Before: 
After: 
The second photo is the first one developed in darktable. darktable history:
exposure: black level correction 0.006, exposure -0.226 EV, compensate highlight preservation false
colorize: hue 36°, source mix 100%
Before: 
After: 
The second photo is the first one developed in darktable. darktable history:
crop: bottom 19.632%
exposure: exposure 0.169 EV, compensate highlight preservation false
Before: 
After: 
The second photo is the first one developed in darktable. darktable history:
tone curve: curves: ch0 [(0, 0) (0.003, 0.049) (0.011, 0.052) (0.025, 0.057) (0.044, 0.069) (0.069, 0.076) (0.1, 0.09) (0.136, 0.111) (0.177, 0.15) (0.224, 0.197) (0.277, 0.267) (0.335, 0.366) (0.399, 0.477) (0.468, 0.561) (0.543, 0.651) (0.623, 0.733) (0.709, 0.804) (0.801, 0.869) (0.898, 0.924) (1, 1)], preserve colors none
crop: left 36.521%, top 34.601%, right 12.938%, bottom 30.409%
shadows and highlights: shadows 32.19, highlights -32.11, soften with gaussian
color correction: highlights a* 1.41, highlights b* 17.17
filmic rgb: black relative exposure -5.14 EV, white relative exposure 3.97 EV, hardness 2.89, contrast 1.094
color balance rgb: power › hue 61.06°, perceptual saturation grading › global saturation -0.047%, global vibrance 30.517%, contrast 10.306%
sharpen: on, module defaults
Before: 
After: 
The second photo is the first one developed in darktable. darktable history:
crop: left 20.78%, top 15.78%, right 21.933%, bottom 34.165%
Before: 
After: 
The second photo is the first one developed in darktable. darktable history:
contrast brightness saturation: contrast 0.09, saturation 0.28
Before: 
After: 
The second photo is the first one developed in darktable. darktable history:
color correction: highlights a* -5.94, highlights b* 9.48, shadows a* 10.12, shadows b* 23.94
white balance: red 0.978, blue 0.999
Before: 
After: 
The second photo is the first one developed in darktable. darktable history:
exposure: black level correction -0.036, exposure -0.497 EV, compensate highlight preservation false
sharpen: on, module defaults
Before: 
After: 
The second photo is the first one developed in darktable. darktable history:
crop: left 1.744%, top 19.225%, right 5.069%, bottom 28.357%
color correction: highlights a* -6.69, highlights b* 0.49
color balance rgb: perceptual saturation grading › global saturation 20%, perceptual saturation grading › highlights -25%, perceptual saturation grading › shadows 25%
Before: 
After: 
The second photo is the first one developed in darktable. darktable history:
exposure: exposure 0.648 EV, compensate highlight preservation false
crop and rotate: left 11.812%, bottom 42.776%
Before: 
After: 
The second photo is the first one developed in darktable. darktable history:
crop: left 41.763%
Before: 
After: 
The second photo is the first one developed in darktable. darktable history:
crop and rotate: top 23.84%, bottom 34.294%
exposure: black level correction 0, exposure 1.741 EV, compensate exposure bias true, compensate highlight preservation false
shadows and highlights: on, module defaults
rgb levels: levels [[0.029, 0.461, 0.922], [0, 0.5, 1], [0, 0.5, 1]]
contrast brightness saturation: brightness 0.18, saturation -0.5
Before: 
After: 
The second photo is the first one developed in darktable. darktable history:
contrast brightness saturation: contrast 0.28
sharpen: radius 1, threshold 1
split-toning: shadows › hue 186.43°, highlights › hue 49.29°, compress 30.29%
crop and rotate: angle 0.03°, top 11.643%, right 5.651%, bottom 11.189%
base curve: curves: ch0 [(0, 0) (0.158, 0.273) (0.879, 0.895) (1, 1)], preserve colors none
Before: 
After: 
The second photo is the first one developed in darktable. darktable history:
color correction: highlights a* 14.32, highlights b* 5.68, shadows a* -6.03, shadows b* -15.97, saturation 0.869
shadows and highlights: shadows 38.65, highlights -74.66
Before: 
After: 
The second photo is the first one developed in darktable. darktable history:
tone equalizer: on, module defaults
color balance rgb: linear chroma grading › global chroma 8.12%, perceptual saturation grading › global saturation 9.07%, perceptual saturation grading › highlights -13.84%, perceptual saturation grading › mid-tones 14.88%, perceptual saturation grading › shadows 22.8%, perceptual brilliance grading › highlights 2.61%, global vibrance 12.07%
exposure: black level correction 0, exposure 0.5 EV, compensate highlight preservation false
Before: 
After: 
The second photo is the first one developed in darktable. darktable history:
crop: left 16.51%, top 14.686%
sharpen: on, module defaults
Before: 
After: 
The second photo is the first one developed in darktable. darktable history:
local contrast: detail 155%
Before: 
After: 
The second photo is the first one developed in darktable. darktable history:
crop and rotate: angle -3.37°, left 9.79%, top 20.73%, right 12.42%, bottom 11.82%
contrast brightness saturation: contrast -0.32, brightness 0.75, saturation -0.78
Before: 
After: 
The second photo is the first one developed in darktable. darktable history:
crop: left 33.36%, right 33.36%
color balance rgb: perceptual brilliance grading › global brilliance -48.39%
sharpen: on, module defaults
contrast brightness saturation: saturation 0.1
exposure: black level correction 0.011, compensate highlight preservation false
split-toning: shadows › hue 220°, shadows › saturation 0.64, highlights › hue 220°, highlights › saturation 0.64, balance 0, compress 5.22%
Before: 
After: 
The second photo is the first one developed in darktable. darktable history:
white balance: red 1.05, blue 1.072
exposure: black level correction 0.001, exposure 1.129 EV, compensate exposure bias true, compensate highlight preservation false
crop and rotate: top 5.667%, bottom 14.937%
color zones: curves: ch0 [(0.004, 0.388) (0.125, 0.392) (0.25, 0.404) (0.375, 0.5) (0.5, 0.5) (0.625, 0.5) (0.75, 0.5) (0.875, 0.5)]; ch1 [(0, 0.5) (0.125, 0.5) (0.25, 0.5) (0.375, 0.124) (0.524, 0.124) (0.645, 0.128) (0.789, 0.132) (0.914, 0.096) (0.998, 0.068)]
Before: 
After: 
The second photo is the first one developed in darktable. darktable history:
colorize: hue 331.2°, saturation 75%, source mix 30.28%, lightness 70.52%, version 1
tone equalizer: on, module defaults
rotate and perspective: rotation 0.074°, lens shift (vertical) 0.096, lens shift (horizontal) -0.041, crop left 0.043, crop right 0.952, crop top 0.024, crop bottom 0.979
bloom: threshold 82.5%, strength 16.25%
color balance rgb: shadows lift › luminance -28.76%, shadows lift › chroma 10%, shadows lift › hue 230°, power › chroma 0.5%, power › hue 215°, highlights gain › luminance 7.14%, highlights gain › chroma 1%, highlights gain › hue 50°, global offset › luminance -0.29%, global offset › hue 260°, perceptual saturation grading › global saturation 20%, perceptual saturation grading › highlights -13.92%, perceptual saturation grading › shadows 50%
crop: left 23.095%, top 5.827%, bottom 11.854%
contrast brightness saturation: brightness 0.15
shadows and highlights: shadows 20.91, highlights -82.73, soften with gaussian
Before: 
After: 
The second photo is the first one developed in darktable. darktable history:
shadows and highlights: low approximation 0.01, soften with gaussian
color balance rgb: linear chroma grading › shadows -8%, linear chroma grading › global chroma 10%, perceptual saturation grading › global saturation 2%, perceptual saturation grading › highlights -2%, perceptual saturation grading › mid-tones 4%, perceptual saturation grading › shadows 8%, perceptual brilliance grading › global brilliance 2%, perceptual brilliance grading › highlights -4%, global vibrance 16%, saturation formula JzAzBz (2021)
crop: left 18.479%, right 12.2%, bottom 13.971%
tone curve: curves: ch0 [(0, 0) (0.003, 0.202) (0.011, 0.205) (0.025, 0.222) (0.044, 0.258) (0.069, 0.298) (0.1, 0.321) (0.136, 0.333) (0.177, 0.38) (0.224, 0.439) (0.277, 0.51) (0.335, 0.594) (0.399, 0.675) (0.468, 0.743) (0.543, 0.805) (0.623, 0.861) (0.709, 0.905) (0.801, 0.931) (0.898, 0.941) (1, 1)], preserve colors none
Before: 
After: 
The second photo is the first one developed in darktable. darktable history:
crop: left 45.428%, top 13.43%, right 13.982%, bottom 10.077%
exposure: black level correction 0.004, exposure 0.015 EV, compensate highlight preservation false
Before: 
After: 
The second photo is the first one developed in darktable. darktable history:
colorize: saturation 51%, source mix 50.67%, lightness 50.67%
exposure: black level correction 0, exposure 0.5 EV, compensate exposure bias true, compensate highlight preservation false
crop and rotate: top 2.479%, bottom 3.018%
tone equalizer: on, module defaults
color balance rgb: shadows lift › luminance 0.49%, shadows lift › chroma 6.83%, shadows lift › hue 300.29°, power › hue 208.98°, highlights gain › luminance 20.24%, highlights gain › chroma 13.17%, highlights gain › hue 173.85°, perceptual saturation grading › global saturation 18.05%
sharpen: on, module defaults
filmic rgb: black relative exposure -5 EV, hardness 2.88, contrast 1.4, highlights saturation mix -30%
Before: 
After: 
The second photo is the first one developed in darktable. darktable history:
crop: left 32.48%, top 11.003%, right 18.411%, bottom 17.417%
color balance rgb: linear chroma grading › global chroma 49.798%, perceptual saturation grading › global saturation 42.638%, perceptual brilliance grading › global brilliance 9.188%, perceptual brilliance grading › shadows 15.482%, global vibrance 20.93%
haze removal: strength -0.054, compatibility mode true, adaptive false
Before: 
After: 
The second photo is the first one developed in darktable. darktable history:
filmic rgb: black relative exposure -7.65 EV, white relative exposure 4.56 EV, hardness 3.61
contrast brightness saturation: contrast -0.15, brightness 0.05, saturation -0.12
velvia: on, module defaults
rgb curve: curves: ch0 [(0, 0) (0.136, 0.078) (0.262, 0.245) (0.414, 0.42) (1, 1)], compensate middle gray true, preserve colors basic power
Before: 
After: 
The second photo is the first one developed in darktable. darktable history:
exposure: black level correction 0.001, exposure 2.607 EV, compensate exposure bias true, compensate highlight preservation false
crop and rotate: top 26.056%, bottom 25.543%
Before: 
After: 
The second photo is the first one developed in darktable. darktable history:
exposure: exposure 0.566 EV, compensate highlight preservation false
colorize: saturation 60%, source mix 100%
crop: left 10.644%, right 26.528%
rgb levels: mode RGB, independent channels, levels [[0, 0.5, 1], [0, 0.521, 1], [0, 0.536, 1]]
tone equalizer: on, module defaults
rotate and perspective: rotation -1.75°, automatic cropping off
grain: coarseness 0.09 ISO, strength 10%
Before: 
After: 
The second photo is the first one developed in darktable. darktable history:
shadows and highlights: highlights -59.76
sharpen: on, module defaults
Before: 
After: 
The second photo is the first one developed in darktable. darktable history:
========================
*TO BE DONE*.
Reproduce everything from the start of the items down to and including the line that contains "exposure: exposure 0.169", with each line unchanged.

*REPLY*.
Before: 
After: 
The second photo is the first one developed in darktable. darktable history:
exposure: black level correction 0.006, exposure -0.226 EV, compensate highlight preservation false
colorize: hue 36°, source mix 100%
Before: 
After: 
The second photo is the first one developed in darktable. darktable history:
crop: bottom 19.632%
exposure: exposure 0.169 EV, compensate highlight preservation false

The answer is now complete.